IPHI works to reduce obesity through policy, systems and environmental changes impacting nutrition and physical activity in a variety of settings. Our goal is to ensure that by 2014, trends in obesity and overweight will have stabilized in Illinois. By 2018, the trends will be moving downward.
In 2010, IPHI launched and continues to coordinate The Illinois Alliance to Prevent Obesity(IAPO). IAPO is a statewide coalition comprised of stakeholders working for a state-level response to the obesity epidemic. IAPO works to shape and advance solutions to reverse dangerous obesity trends. IAPO supporters believe that Illinois must respond to the obesity epidemic by developing coordinated systems, policy improvements and investment on the scale of the problem.
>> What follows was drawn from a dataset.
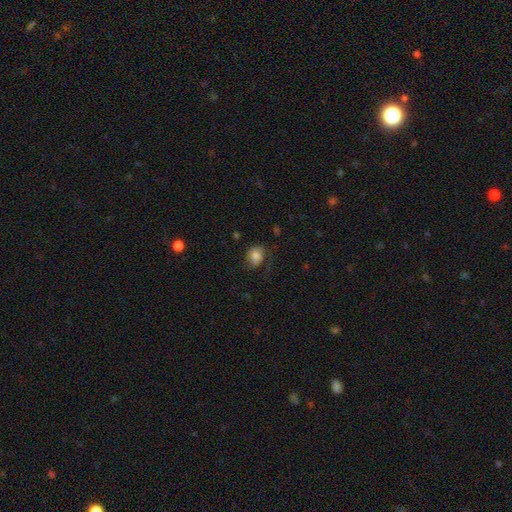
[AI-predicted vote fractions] Morphology: type=smooth (76%); roundness=round (50%); merging=none (51%).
Enhancing Physical Education in Illinois
In 2010, the Illinois Public Health Institute, the Illinois Department of Public Health (IDPH), and the Illinois State Board of Education (ISBE) convened a broad group of stakeholders to develop an Enhanced PE Strategic Plan. In 2012, the legislature created the Enhance PE Task Force, and IPHI is collaborating with ISBE and IDPH to provide research, facilitation and logistical support to help the Task Force achieve its dual goals of revising the Illinois PE curriculum and promoting adoption of Enhanced PE in districts across Illinois.
Launched in 2012, the Healthy & Active Communities Network (HACN) is a peer learning network of local coalitions and community partnerships working towards sustainable improvements in healthy eating and active living through policy, systems and environmental change.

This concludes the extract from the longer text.